■ WORK ITEM:
Repeat exactly the lines from the one containing "14.03 | 45.15 |" through the last line of the records below, both included, and nothing else.

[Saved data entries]
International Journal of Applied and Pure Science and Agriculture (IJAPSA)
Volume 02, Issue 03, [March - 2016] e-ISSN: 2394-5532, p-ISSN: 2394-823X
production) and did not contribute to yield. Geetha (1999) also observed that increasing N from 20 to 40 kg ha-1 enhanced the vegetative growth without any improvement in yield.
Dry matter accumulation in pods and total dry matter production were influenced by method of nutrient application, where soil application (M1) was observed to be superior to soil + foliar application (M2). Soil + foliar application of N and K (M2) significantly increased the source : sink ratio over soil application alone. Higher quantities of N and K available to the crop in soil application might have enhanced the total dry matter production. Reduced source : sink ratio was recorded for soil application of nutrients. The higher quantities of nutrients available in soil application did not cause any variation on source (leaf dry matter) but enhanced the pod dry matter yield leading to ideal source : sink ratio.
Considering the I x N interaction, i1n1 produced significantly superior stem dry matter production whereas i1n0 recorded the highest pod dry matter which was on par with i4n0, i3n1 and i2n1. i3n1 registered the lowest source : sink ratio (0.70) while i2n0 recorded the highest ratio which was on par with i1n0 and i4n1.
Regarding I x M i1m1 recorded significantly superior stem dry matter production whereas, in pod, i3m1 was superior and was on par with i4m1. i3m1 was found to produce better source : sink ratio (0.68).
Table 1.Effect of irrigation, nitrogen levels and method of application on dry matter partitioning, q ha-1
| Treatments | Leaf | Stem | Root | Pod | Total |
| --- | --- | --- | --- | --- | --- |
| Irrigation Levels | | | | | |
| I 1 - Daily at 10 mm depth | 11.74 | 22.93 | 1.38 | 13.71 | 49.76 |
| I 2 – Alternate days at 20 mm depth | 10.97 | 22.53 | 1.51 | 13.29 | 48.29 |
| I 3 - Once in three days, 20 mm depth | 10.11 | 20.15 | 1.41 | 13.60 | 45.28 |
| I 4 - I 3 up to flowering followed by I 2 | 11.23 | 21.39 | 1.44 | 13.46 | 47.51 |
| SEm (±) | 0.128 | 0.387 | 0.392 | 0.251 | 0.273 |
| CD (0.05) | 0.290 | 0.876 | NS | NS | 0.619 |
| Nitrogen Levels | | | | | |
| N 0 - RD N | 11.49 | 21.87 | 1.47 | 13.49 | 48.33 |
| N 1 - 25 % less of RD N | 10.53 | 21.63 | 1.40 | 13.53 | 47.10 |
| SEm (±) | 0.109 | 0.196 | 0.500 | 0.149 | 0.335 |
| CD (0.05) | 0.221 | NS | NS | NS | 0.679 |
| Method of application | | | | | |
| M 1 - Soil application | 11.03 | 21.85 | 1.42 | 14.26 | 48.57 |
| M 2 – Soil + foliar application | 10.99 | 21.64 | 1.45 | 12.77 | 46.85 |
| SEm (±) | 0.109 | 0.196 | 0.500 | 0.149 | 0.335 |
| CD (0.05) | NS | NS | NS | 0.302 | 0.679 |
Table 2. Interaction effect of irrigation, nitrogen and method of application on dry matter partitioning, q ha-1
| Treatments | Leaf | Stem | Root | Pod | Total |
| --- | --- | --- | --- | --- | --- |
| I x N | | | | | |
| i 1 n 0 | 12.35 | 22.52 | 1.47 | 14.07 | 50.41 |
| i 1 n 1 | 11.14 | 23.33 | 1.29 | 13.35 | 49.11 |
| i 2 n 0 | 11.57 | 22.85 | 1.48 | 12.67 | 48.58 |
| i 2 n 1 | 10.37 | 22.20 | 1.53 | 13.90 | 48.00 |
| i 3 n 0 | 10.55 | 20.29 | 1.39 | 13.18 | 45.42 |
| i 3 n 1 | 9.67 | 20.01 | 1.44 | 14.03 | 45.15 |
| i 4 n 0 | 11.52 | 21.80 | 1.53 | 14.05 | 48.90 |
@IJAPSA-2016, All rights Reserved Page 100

■ RESULT:
| i 3 n 1 | 9.67 | 20.01 | 1.44 | 14.03 | 45.15 |
| i 4 n 0 | 11.52 | 21.80 | 1.53 | 14.05 | 48.90 |
@IJAPSA-2016, All rights Reserved Page 100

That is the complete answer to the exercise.